Beyond TSMC’s dominance in advanced chip manufacturing, Taiwan has also become critical in server assembly, advanced packaging, AI hardware integration, and semiconductor testing. The island’s ecosystem now sits at the center of the AI compute supply chain that powers companies including Nvidia, Microsoft, Amazon, Meta, and Google.

That dominance has elevated geopolitical concerns surrounding Taiwan’s semiconductor industry, particularly amid rising tensions between the United States and China. Washington increasingly views Taiwan’s semiconductor infrastructure as a critical national security asset, while Beijing continues efforts to build domestic alternatives and reduce dependence on foreign chip technologies.

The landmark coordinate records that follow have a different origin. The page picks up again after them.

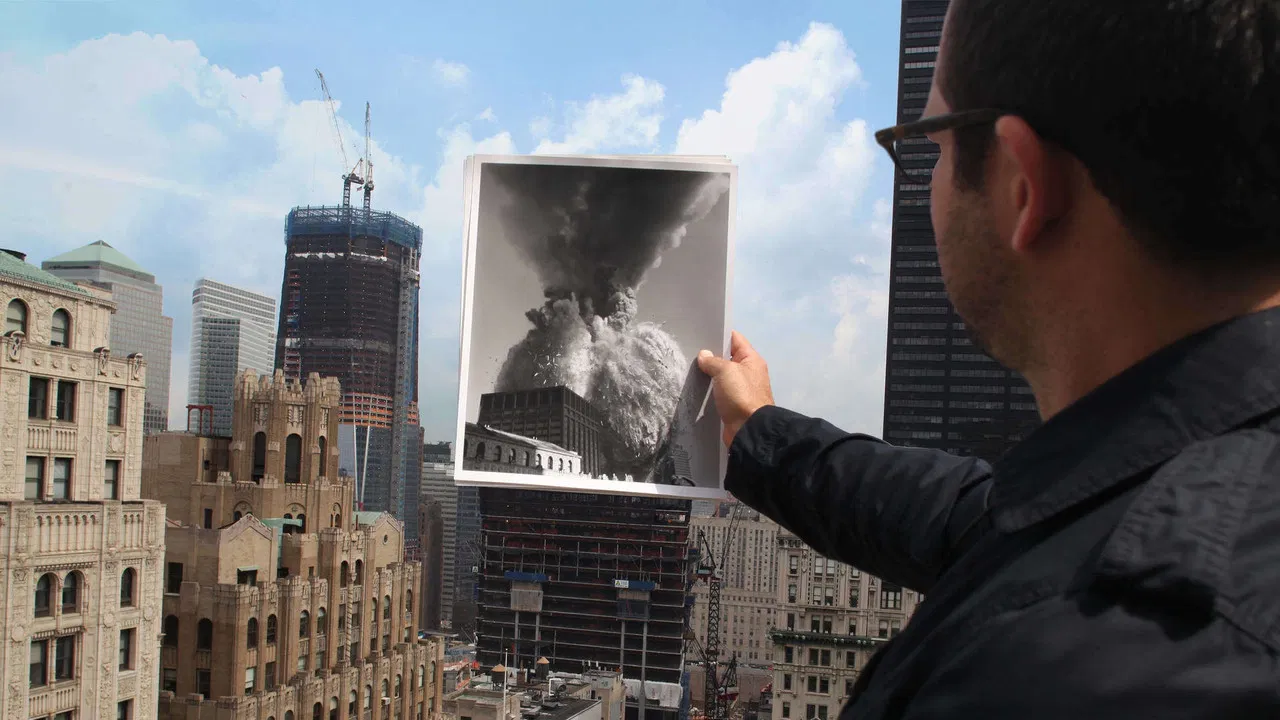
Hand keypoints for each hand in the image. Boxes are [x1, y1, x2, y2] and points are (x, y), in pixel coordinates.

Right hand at [697, 330, 775, 447]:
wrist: (749, 429)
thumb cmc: (740, 394)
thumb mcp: (725, 371)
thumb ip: (712, 361)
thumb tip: (703, 355)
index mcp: (751, 359)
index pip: (735, 339)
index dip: (719, 333)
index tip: (700, 333)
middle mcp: (748, 372)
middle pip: (728, 357)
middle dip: (711, 354)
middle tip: (691, 351)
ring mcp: (741, 388)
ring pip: (722, 375)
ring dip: (709, 373)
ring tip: (690, 368)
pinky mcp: (734, 403)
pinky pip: (720, 391)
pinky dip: (710, 388)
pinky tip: (697, 387)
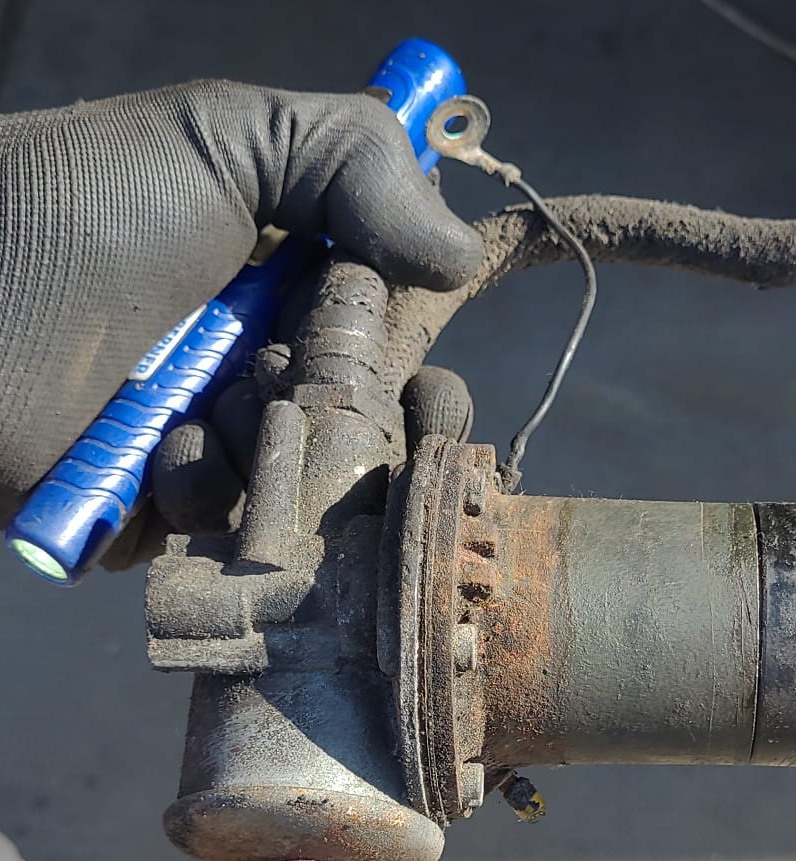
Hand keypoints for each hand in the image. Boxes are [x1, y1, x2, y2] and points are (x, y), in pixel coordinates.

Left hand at [0, 80, 481, 557]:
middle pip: (359, 423)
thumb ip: (358, 157)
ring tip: (189, 416)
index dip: (399, 345)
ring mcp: (209, 439)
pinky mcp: (158, 509)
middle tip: (266, 374)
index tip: (381, 339)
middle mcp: (256, 363)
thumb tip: (459, 252)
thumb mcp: (224, 139)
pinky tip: (150, 464)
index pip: (390, 331)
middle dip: (326, 409)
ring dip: (254, 456)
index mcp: (284, 284)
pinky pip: (223, 532)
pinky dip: (195, 500)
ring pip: (296, 486)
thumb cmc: (82, 214)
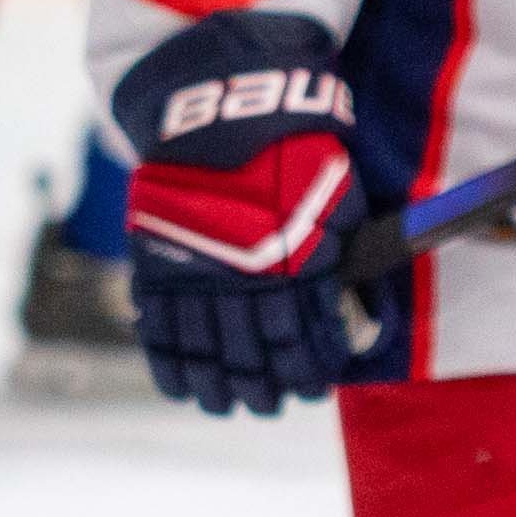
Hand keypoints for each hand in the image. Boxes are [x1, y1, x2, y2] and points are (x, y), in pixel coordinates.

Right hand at [113, 12, 363, 417]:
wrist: (222, 110)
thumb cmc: (293, 149)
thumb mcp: (339, 195)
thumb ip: (343, 253)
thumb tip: (357, 310)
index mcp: (296, 263)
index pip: (304, 340)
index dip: (309, 372)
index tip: (313, 389)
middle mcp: (246, 277)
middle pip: (255, 356)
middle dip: (266, 389)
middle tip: (272, 404)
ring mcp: (197, 273)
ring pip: (207, 352)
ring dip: (220, 388)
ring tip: (229, 405)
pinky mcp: (158, 264)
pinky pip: (160, 331)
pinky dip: (170, 366)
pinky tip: (182, 390)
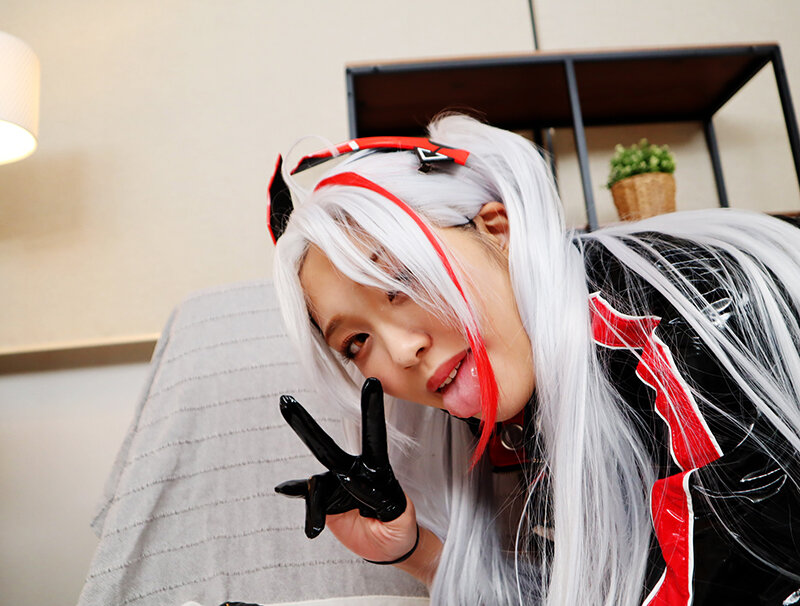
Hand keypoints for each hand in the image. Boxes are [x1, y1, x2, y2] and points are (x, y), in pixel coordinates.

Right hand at [275, 377, 406, 538]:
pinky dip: (306, 509)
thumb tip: (350, 481)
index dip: (371, 409)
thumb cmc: (400, 526)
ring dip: (316, 507)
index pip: (375, 435)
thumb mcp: (401, 517)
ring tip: (316, 529)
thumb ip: (383, 501)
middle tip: (286, 402)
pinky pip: (309, 500)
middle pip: (326, 447)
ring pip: (316, 486)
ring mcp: (336, 484)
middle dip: (304, 425)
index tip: (372, 382)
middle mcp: (353, 470)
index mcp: (378, 469)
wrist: (387, 545)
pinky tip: (288, 497)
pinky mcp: (325, 501)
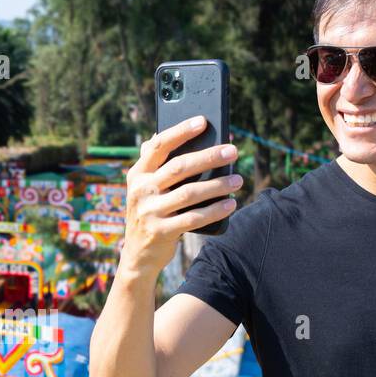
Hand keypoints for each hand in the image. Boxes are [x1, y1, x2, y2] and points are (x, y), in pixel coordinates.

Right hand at [121, 115, 241, 277]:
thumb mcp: (146, 189)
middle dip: (209, 157)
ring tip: (238, 180)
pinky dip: (214, 210)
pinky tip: (230, 204)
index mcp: (138, 174)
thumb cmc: (151, 213)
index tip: (202, 121)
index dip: (180, 131)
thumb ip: (158, 165)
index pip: (158, 145)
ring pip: (189, 193)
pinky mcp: (160, 232)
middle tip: (233, 151)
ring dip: (217, 185)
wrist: (138, 255)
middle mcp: (141, 190)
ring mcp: (149, 212)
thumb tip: (181, 136)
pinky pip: (193, 218)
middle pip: (179, 167)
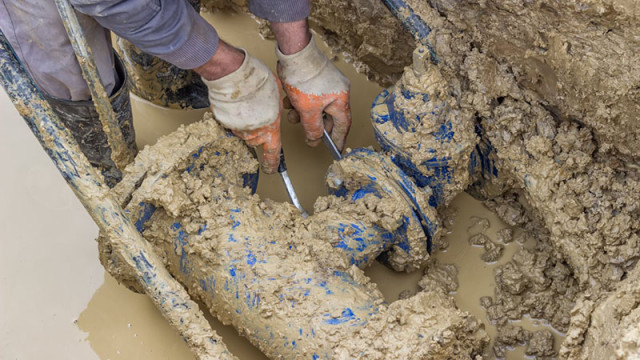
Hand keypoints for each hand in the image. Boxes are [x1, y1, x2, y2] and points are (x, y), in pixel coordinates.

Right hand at [200, 48, 281, 173]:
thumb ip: (276, 109)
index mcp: (270, 130)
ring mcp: (236, 130)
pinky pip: (230, 123)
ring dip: (246, 122)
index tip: (272, 169)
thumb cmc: (258, 82)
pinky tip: (236, 102)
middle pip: (256, 140)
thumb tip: (275, 110)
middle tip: (258, 112)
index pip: (272, 154)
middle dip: (258, 130)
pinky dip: (234, 115)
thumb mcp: (277, 96)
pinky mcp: (223, 122)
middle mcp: (253, 134)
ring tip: (248, 103)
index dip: (272, 164)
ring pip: (243, 131)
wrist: (233, 75)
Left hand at [276, 34, 350, 149]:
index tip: (336, 150)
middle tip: (307, 134)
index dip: (339, 139)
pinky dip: (300, 102)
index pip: (343, 125)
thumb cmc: (303, 77)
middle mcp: (339, 90)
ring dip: (304, 114)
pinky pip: (311, 96)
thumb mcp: (307, 110)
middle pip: (329, 116)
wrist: (294, 52)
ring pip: (317, 107)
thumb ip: (313, 128)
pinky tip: (289, 101)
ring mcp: (328, 83)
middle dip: (314, 125)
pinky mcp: (318, 78)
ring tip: (292, 113)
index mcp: (341, 99)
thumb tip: (315, 140)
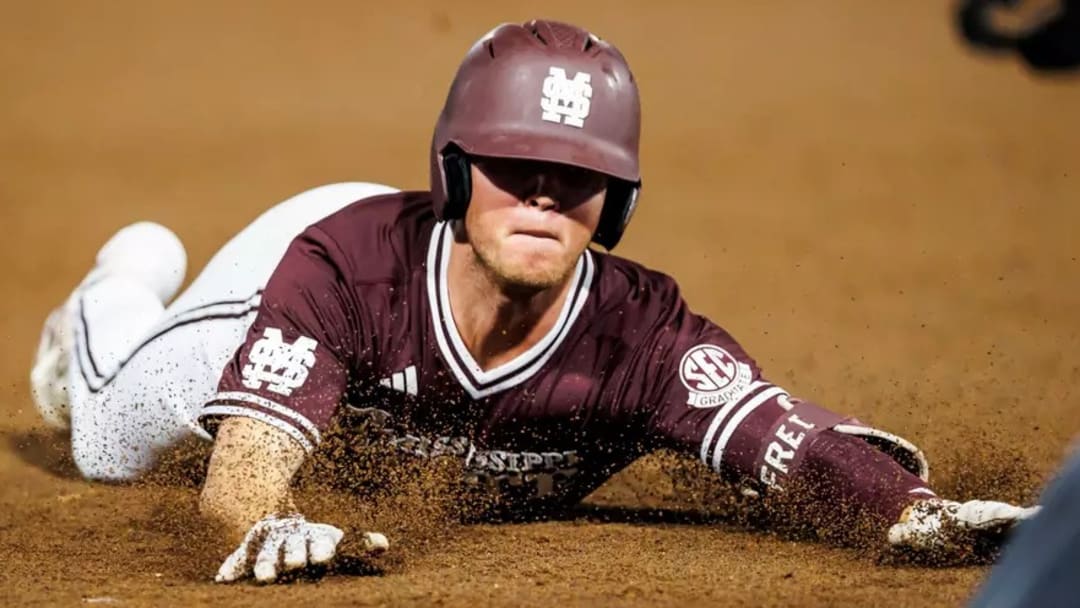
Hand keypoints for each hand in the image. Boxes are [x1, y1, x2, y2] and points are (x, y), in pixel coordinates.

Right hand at [214, 513, 387, 582]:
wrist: (276, 519)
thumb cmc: (315, 539)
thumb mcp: (336, 538)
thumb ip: (362, 543)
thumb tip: (384, 545)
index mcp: (314, 536)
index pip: (320, 541)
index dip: (322, 548)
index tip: (326, 556)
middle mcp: (291, 538)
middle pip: (293, 548)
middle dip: (295, 555)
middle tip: (297, 564)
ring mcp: (268, 544)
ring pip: (267, 554)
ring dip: (266, 565)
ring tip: (266, 578)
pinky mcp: (247, 550)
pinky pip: (238, 558)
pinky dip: (232, 566)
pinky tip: (224, 579)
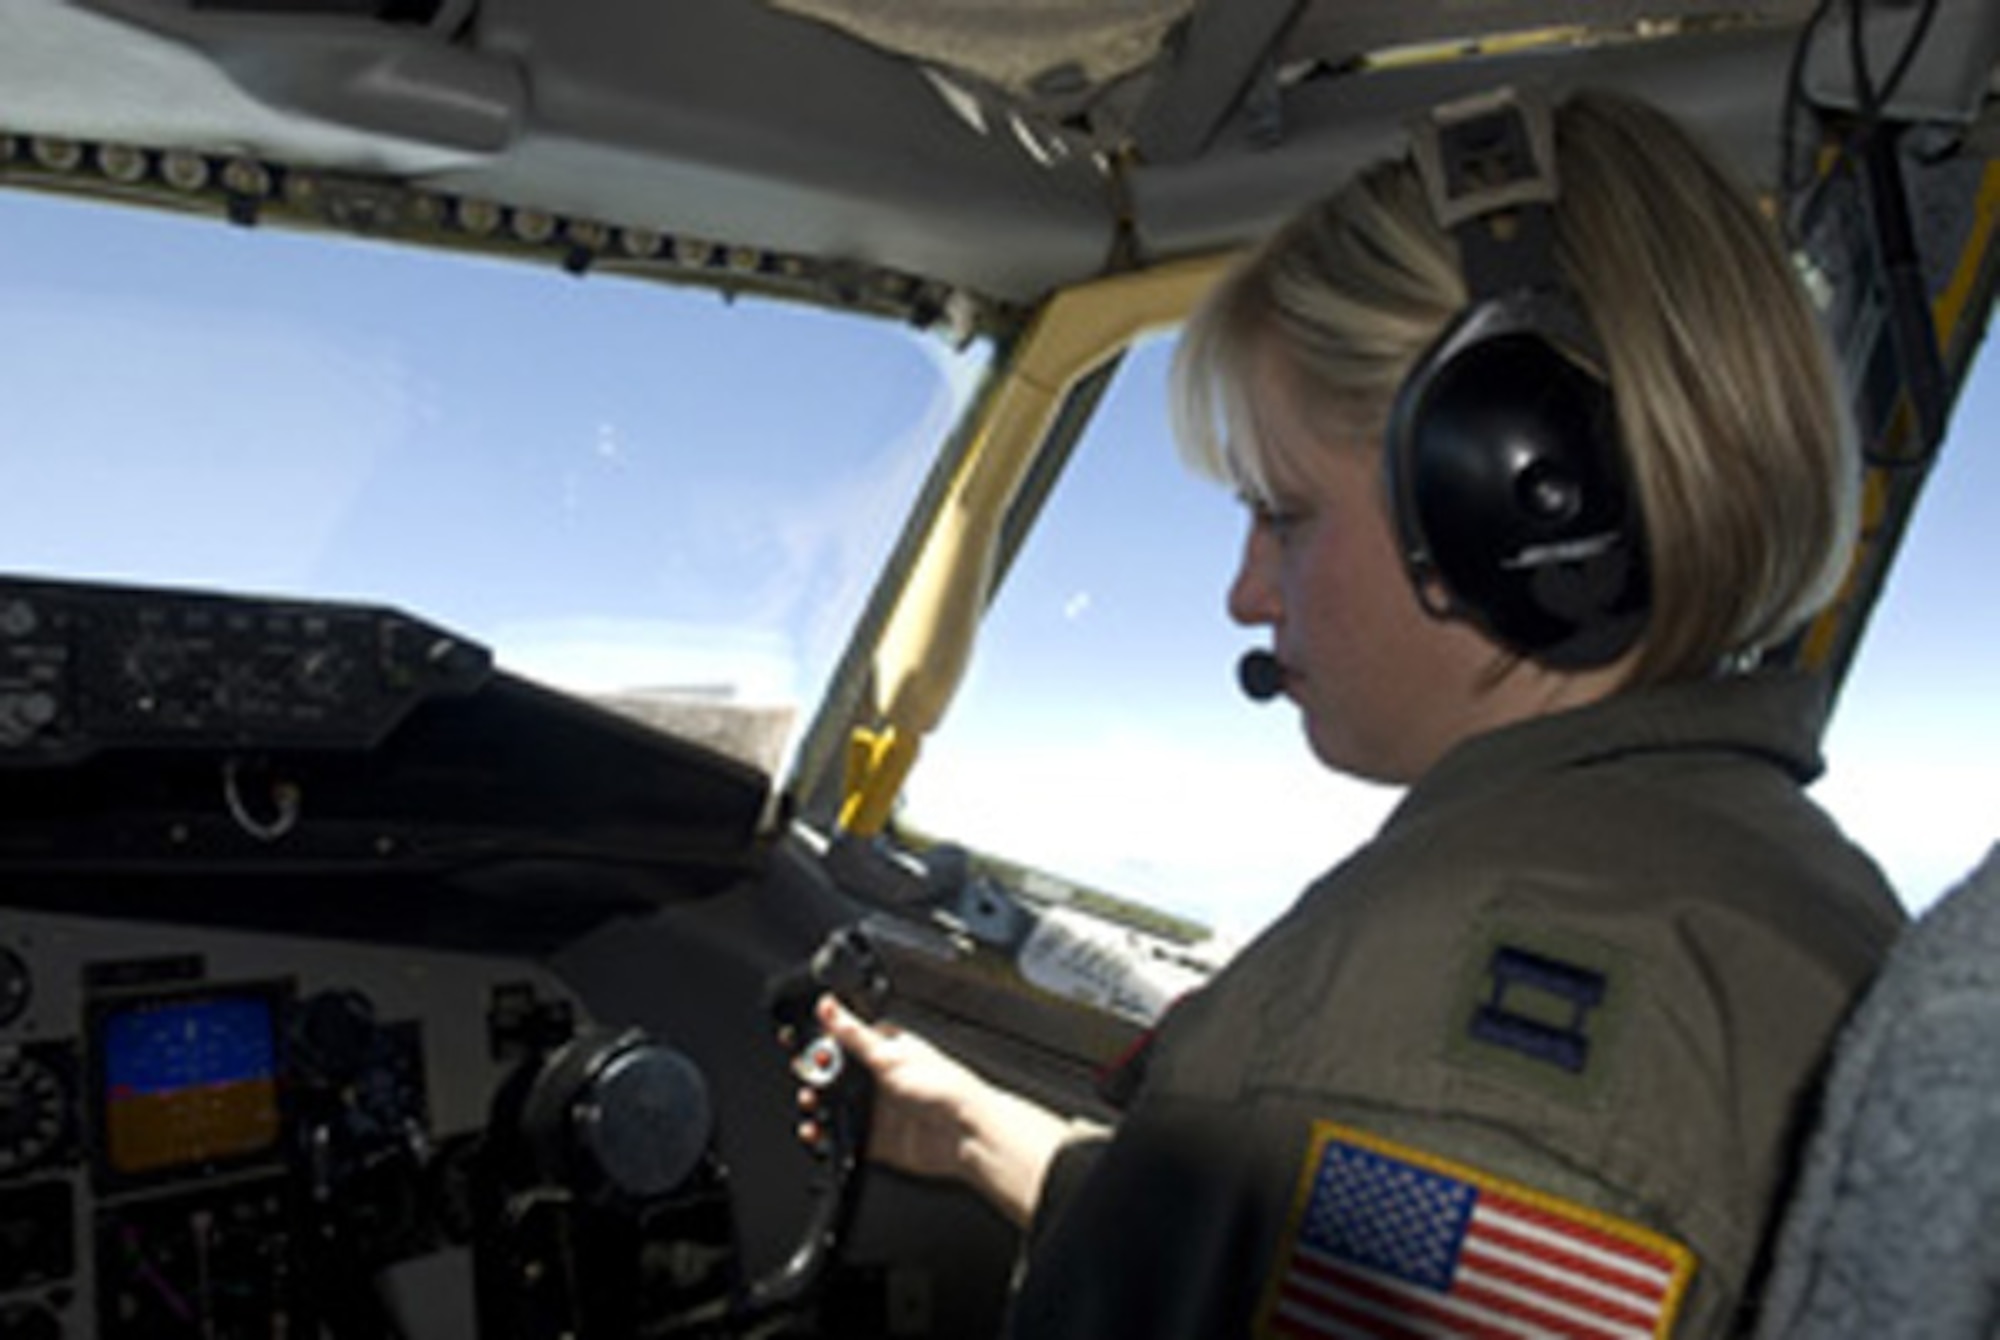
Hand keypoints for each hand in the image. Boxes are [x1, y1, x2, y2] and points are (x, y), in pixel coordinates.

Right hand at [796, 994, 1073, 1227]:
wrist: (964, 1135)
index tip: (797, 1045)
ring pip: (834, 1107)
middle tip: (805, 1080)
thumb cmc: (944, 1087)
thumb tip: (829, 1005)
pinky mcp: (875, 1138)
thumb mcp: (890, 1054)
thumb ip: (853, 1033)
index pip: (842, 1041)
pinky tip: (817, 1133)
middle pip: (833, 1076)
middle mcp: (878, 1078)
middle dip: (814, 1078)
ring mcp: (876, 1108)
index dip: (818, 1044)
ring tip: (809, 1105)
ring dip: (817, 1108)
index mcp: (883, 1048)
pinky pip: (843, 1137)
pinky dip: (827, 1136)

Advanced packaging has become especially sensitive because it represents an area where Taiwan retains a substantial technological lead that competitors have struggled to replicate quickly.

MediaTek’s closer alignment with TSMC’s packaging roadmap could therefore strengthen both its technological positioning and its importance within the broader AI ecosystem. The move also signals how semiconductor competition is evolving beyond individual chips toward system-level optimization. Increasingly, AI performance depends not only on processor design, but on how chips, memory, networking, and power systems are integrated together.

Companies capable of mastering that integration are expected to hold a major advantage in the next phase of AI infrastructure development.

For MediaTek, which built its reputation in smartphone processors and connectivity chips, the transition into AI infrastructure represents an attempt to move into higher-margin, faster-growing markets as global smartphone demand matures. The company has already been expanding into automotive chips, edge computing, and custom silicon. Bringing in a veteran deeply tied to TSMC’s most critical packaging technologies suggests MediaTek sees advanced integration capabilities as essential to competing in the next era of AI computing.

Industry analysts say the appointment may also provide MediaTek with earlier insight into future packaging developments, including next-generation heterogeneous integration technologies expected to become increasingly important as AI chips grow larger, hotter, and more power-intensive.

In the AI era, semiconductor leadership is no longer determined solely by who can build the fastest chip. Increasingly, it is determined by who can assemble the most efficient computing system around it.

MediaTek’s latest move shows the company intends to be part of that race.